A man can row 8 km in 1 h in still water . If the speed of the water current is 2 kmpj and it takes 3 h for him to go from a point P to Q and return to P . then find the distance PQ

To solve the problem, we need to find the distance between points P and Q (denoted as PQ). We know the following: 1. The man's rowing speed in still water = 8 km/h 2. The speed of the water current = 2 km/h 3. The total time taken for the round trip from P to Q and back to P = 3 hours ### Step 1: Calculate the effective speeds When rowing downstream (from P to Q), the effective speed of the man will be the sum of his rowing speed and the current speed: - Downstream speed = Speed in still water + Speed of current - Downstream speed = 8 km/h + 2 km/h = 10 km/h When rowing upstream (from Q to P), the effective speed will be the difference between his rowing speed and the current speed: - Upstream speed = Speed in still water - Speed of current - Upstream speed = 8 km/h - 2 km/h = 6 km/h ### Step 2: Let the distance PQ be 'd' km We can express the time taken to travel downstream and upstream in terms of 'd': - Time taken to go from P to Q (downstream) = Distance / Speed = d / 10 hours - Time taken to return from Q to P (upstream) = Distance / Speed = d / 6 hours ### Step 3: Set up the equation for total time The total time for the round trip is given as 3 hours.
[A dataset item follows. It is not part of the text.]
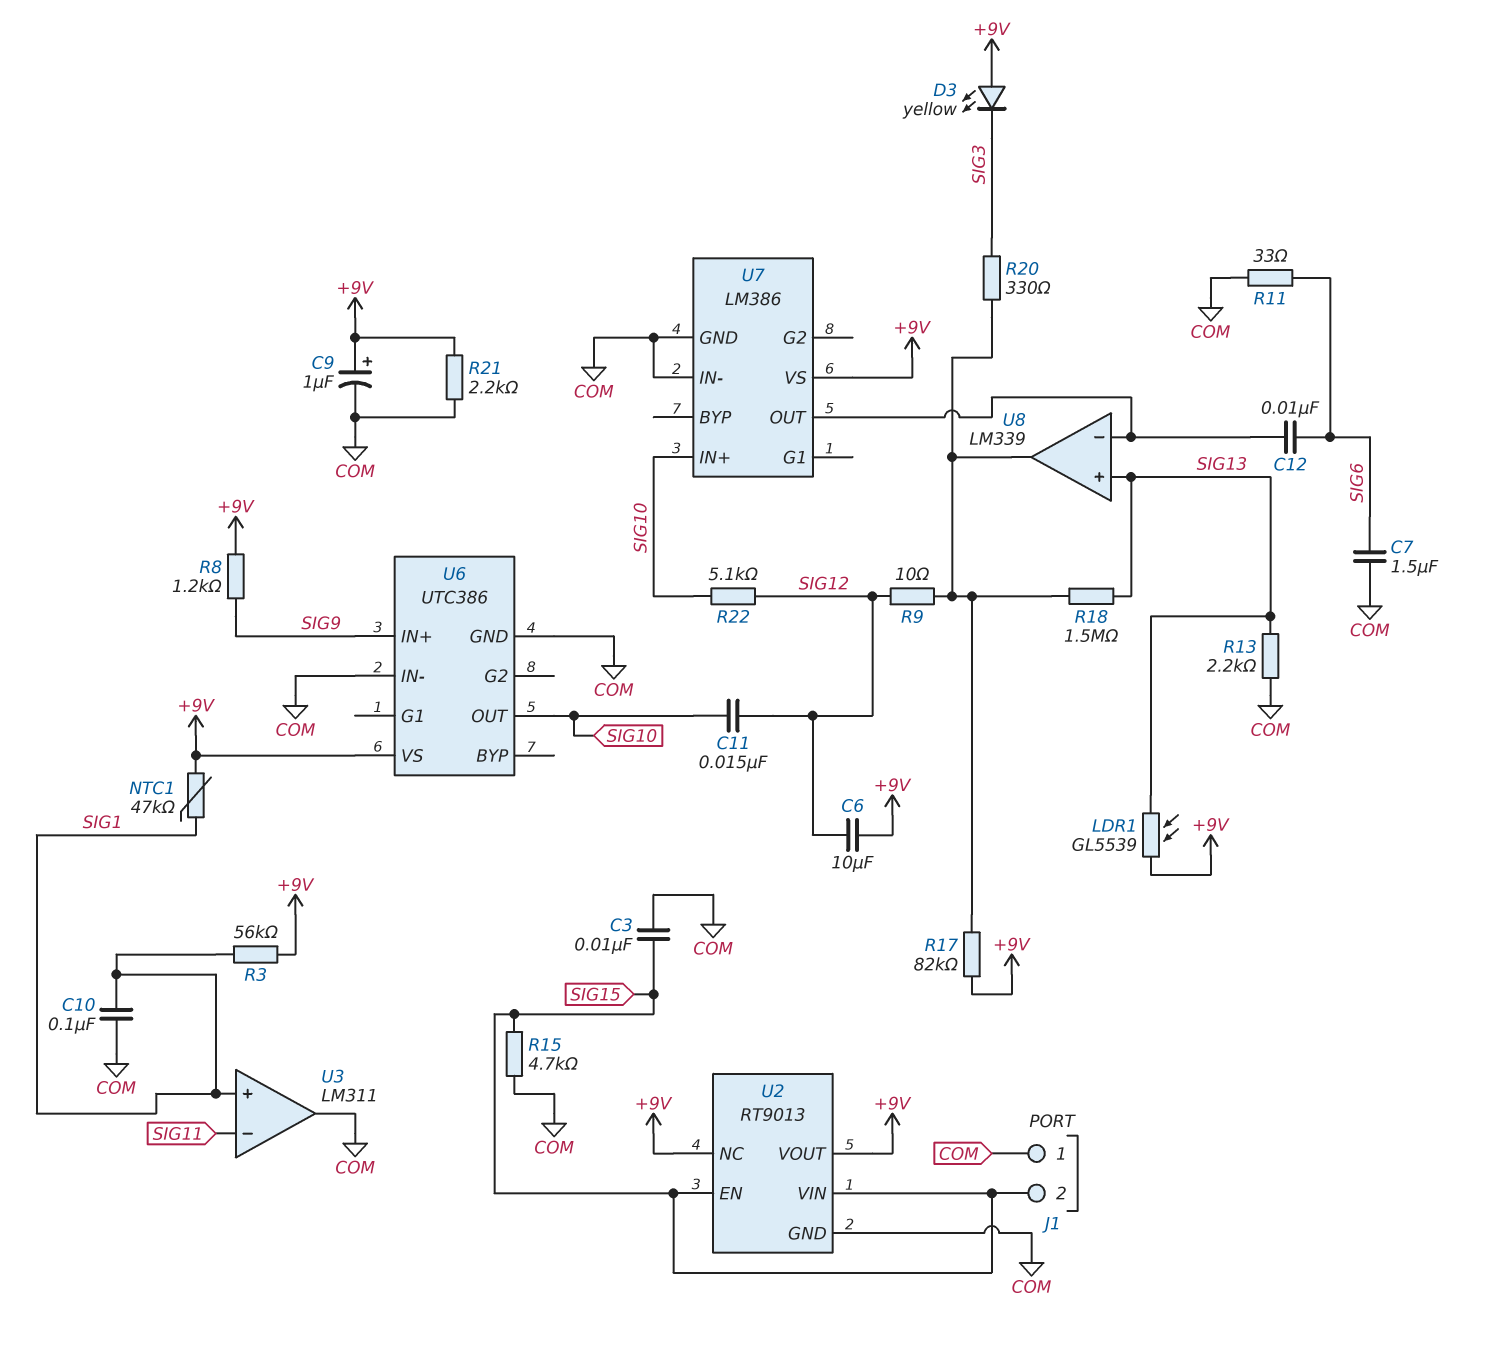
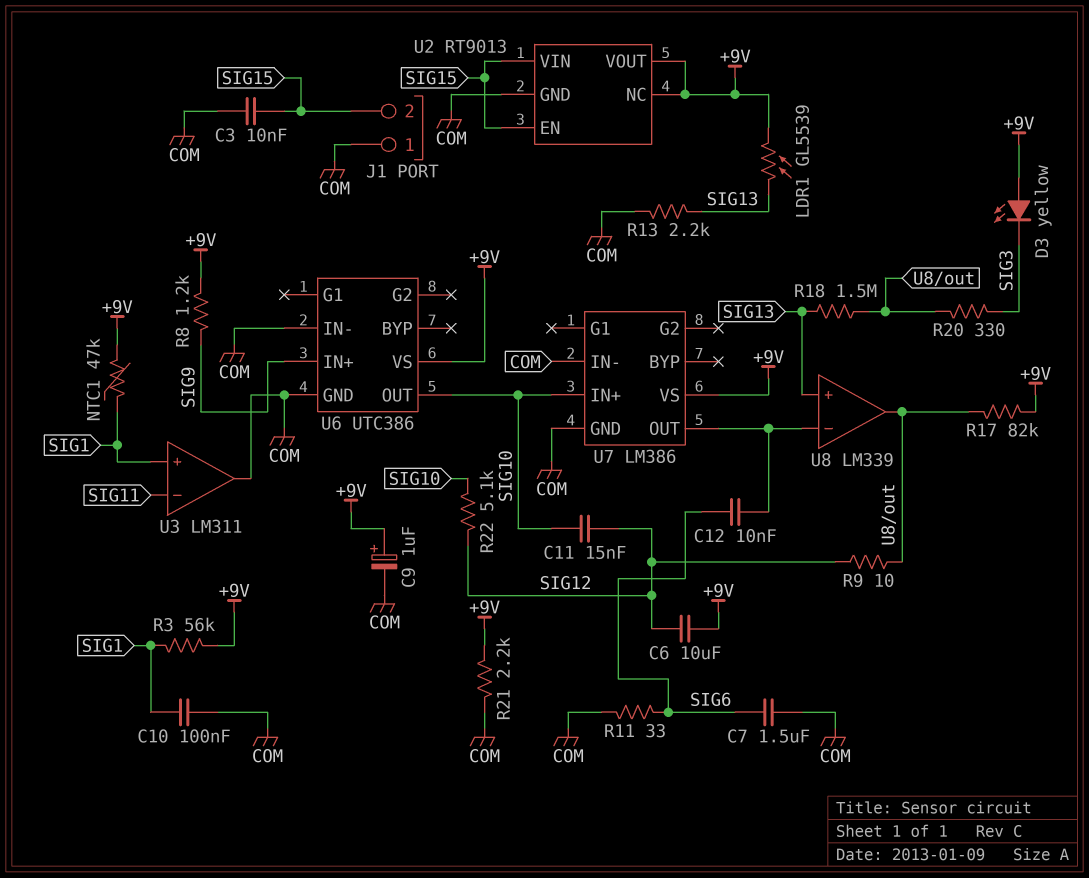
R15: 4.7k (COM, SIG15) -> none

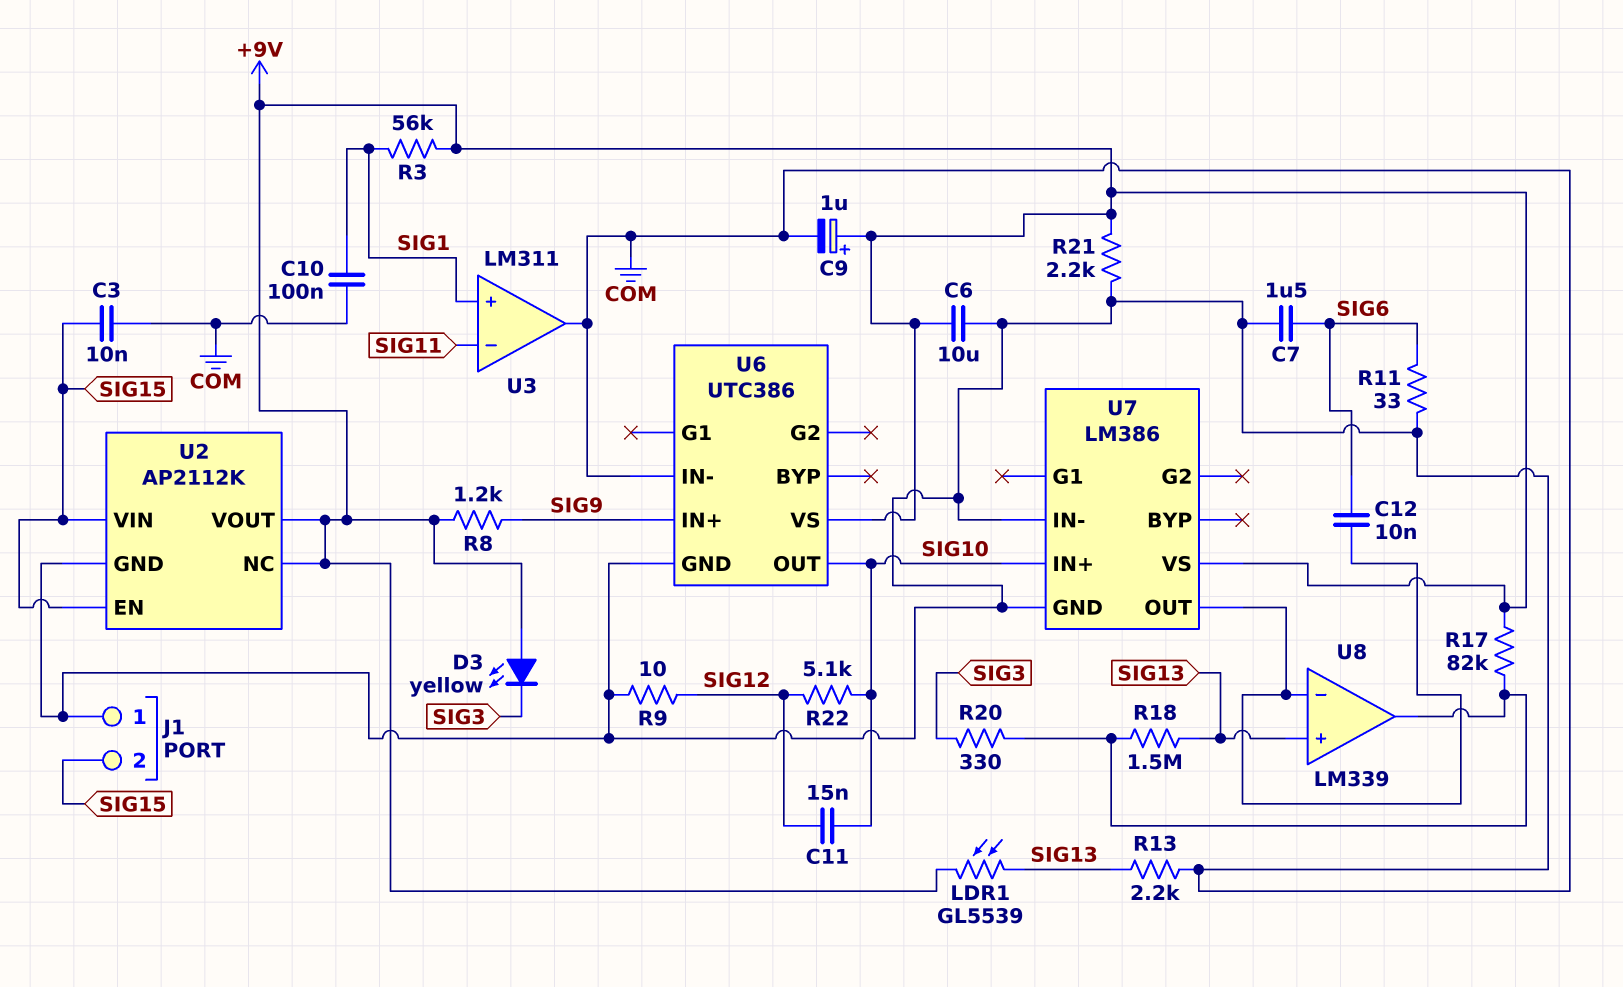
C6: 10uF (+9V, SIG12) -> 10uF (+9V, COM)
NTC1: 47k (+9V, SIG1) -> none
R9: 10 (SIG12, U8/out) -> 10 (COM, SIG12)
U2: RT9013 -> AP2112K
Therefore, we can set up the equation: \[ \frac{d}{10} + \frac{d}{6} = 3 \] ### Step 4: Solve the equation To solve this equation, we need to find a common denominator. The least common multiple of 10 and 6 is 30. We can rewrite the equation: \[ \frac{3d}{30} + \frac{5d}{30} = 3 \] Combining the fractions gives: \[ \frac{8d}{30} = 3 \] Now, multiply both sides by 30 to eliminate the fraction: \[ 8d = 90 \] Now, divide both sides by 8: \[ d = \frac{90}{8} = 11.25 \text{ km} \] ### Conclusion The distance PQ is 11.25 km.